El Terror Real del Encierro.

Mi Vida Dentro– 2007 – (México) – Calif. 9.0/10

Duración: 120 Min.

Dirección: Lucía Gajá.

Guión: Lucía Gajá.

Producción: Rodrigo Herranz.

Producción Ejecutiva: —————–.

 Cinematografía (Fotografía): ————–.

Dirección de Arte: ————–.

Edición: Lucía Gajá.

Música: Leonardo Heiblum & Jacobo Lieberman.

Reparto: Rosa Estela Olvera.

Género: Documental.

El documental en México se trata de un tema muy interesante, la democratización en las formas de grabar video se puede resumir en la facilidad de conseguir materiales más baratos y extensos, que han logrado que cada vez más jóvenes, y no tan jóvenes, se lancen por las calles o por cualquier espacio a tratar de captar la realidad, aquella aterradora o de una belleza no muy reconocida. Y sin tratarse únicamente de estudiantes de cine o de profesiones referentes a lo social, humanístico o las artes, si no que haya surgido un importante canal de expresión en el documental que permite expresarse desde casi cualquier perspectiva, tratando de llegar a una verdad, y el tratar de llevarla lo menos “maquillada” posible a cualquier tipo de audiencia. La contradicción es que sobre todos estos trabajos, me atrevo a decir que son decenas de documentales que se realizan al año, muy pocos pueden tener una exhibición ni siquiera mínimamente decente, muchos trabajos se quedan como simples ejercicios que no serán observados por nadie, por lo tanto una protesta, visión, expresión, etc. que no será escuchada. En México, como en la mayoría de los países latinoamericanos, y tal vez en todo el mundo, el documental es una voz que expresa una inconformidad o plantea el observar a la sociedad de forma distinta a las convenciones estéticas del arte, su crudeza conmueve gracias al precepto de su veracidad, aunque esto no significa que exista un planteamiento completamente objetivo en su discurso. De igual forma existe un prejuicio muchas veces coincidido por muchos en que estas obras se desvían en narrativas aburridas para un público masivo no acostumbrado a estas expresiones culturales, por lo tanto muchos temas que podrían ser interesantes quedan perdidos en la inmensidad de las injusticias urbanas, rurales, indígenas, migratorias, etc., por eso la historia de Lucía Gajá, de gran calidad y de gran investigación sobre su tema, es una joya que debe ser vista, su trato está más enfocado a la cinematografía convencional que al ensayo “académico” por el que comúnmente optan los documentalistas, resultando inclusive como una obra poética y aterradora sobre una realidad que se ha vuelto cotidiana para muchas personas y familias de mexicanos y latinoamericanos.

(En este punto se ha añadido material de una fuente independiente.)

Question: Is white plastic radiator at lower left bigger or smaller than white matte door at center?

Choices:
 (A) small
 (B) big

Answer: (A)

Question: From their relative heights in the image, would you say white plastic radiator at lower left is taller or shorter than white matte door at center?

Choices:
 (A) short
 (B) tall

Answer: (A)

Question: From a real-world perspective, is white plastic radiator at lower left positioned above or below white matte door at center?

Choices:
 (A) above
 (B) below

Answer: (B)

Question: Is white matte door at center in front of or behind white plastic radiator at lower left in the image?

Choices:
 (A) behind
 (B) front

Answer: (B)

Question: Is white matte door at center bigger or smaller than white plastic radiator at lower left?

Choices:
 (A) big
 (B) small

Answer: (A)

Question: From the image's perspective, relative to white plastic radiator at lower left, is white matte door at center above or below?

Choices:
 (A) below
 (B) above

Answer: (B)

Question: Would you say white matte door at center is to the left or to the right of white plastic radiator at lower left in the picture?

El tema principal y original de la egresada del CUEC (Centro Universitario de Estudios Cinematográficos), era sobre las mujeres migrantes que terminaban presas en Estados Unidos, pero durante su trabajo de investigación se encontró con el caso extraordinario de una joven originaria de Ecatepec, que debido a su desconocimiento sobre las leyes estadounidenses y tras un accidente muy desafortunado, se ve de repente presa por un supuesto crimen muy grave, terminando con sus sueños e ilusiones de desarrollarse económicamente y familiarmente en los Estados Unidos, como millones de mexicanos y latinos desean cada año. El documental narra el proceso de juicio de Rosa Olvera que dura casi tres años, el cual da registro de la tenacidad y paciencia de la directora en su seguimiento e investigación. La historia va del 2005 cuando desafortunadamente el pequeño niño Bryan muere por asfixia accidental mientras Rosa lo cuidaba, y en la inflexible búsqueda de la justicia norteamericana y texana por encontrar un culpable a pesar de que las evidencias lleven a la idea de un terrible accidente, siendo Rosa la principal sospechosa. El documental, magistralmente narrado, es una odisea durante este proceso casi de película, en muchas partes parece la más aberrante ficción, en donde comentarios y prejuicios raciales, económicos y culturales son dados como pretensiones de culpabilidad. Aunque no existe una narrativa lineal, las imágenes, entrevistas y unas postales reflexivas nos llevan por un viaje que muchos han realizado, inclusive en los créditos iniciales se traza con la cámara el probable viaje y camino que debió haber hecho su protagonista, desde Ecatepec como parte de la monstruosa y ruidosa Ciudad de México hasta Austin, Texas, como la representación de la modernidad y progreso vista en sus calles amplias y en los altos edificios.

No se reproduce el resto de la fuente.